Whenever a line in the records below contains "assign", pick it out.

→ THE INPUT
--

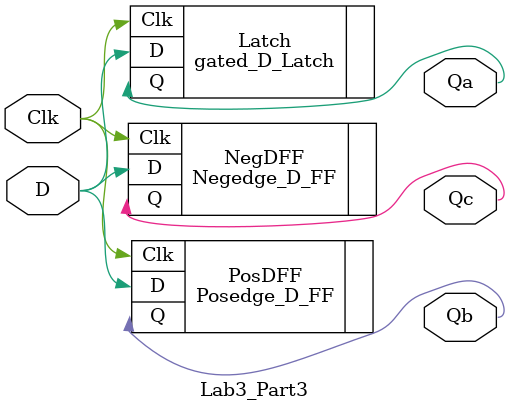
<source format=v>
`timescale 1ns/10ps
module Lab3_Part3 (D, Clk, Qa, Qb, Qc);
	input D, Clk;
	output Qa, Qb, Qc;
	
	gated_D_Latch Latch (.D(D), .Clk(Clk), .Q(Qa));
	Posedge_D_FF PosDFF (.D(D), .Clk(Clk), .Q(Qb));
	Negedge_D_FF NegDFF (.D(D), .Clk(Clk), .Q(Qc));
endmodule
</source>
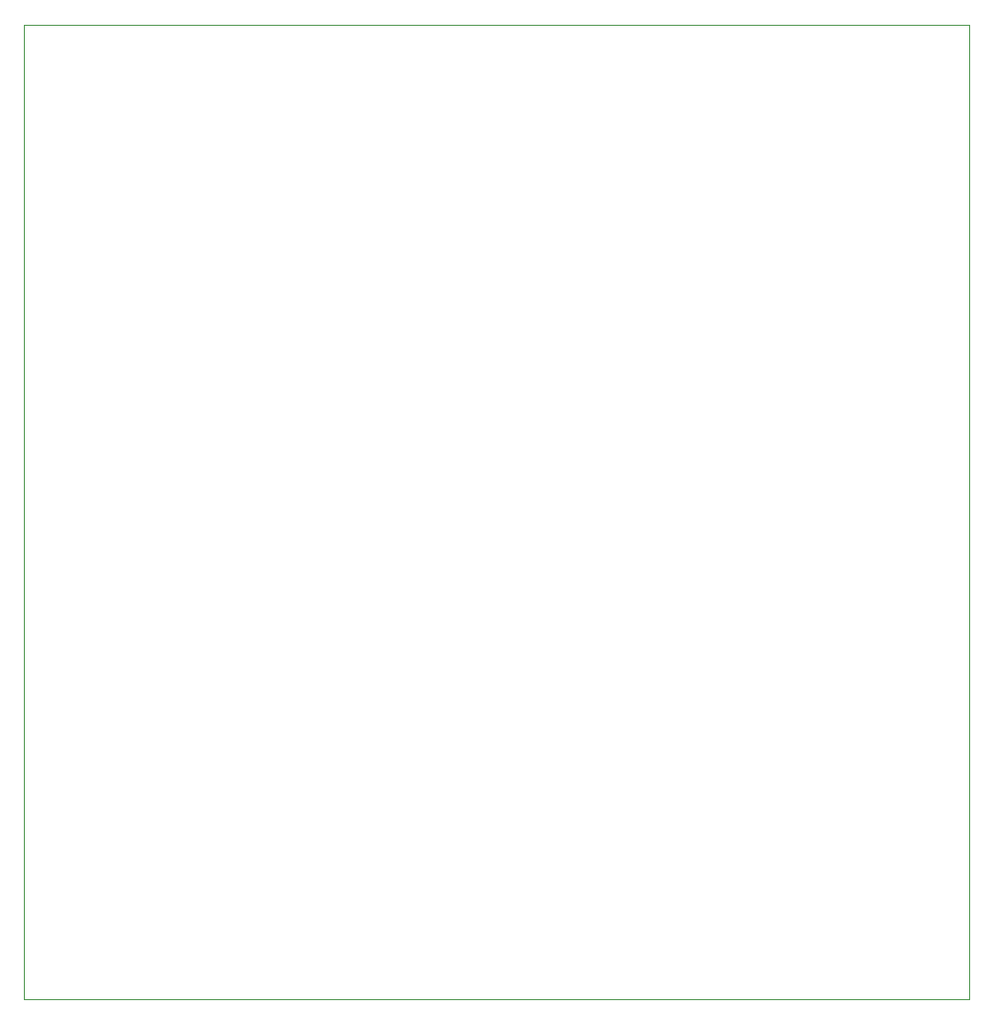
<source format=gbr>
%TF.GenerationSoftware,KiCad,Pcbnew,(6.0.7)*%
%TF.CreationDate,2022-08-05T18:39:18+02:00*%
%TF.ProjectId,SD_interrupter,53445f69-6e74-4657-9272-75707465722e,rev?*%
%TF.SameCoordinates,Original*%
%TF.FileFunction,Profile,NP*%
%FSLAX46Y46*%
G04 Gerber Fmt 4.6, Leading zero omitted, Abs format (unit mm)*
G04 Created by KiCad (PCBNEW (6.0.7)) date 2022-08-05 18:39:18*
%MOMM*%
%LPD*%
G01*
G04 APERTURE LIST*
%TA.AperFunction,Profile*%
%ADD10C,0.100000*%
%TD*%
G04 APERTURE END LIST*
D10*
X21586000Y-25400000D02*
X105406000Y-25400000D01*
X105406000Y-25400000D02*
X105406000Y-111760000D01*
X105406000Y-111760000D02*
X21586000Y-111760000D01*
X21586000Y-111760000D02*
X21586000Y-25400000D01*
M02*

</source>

--

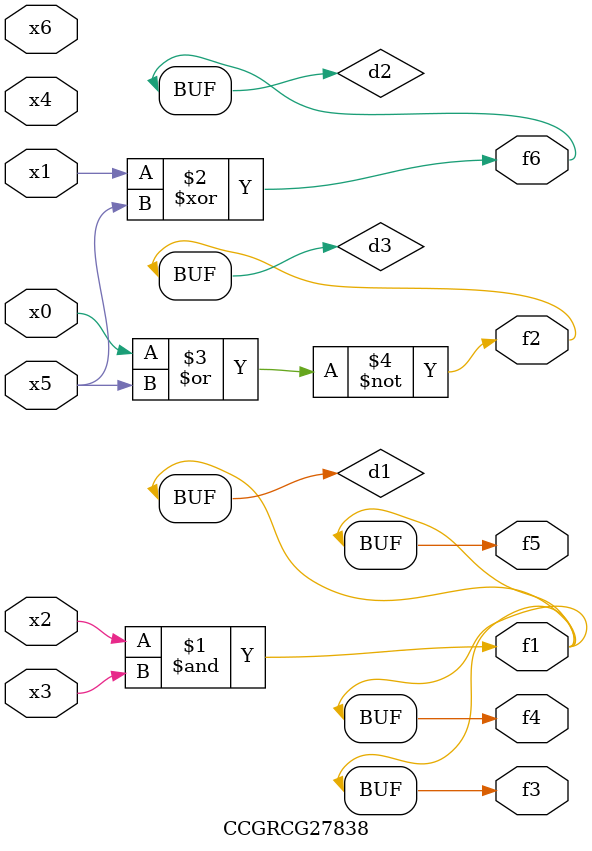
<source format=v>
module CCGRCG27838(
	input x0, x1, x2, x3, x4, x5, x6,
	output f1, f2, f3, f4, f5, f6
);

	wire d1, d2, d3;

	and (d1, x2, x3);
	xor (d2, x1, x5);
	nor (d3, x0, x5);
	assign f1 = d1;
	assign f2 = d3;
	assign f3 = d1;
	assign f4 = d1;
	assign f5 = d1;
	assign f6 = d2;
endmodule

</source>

--

→ YOUR RESPONSE
	assign f1 = d1;
	assign f2 = d3;
	assign f3 = d1;
	assign f4 = d1;
	assign f5 = d1;
	assign f6 = d2;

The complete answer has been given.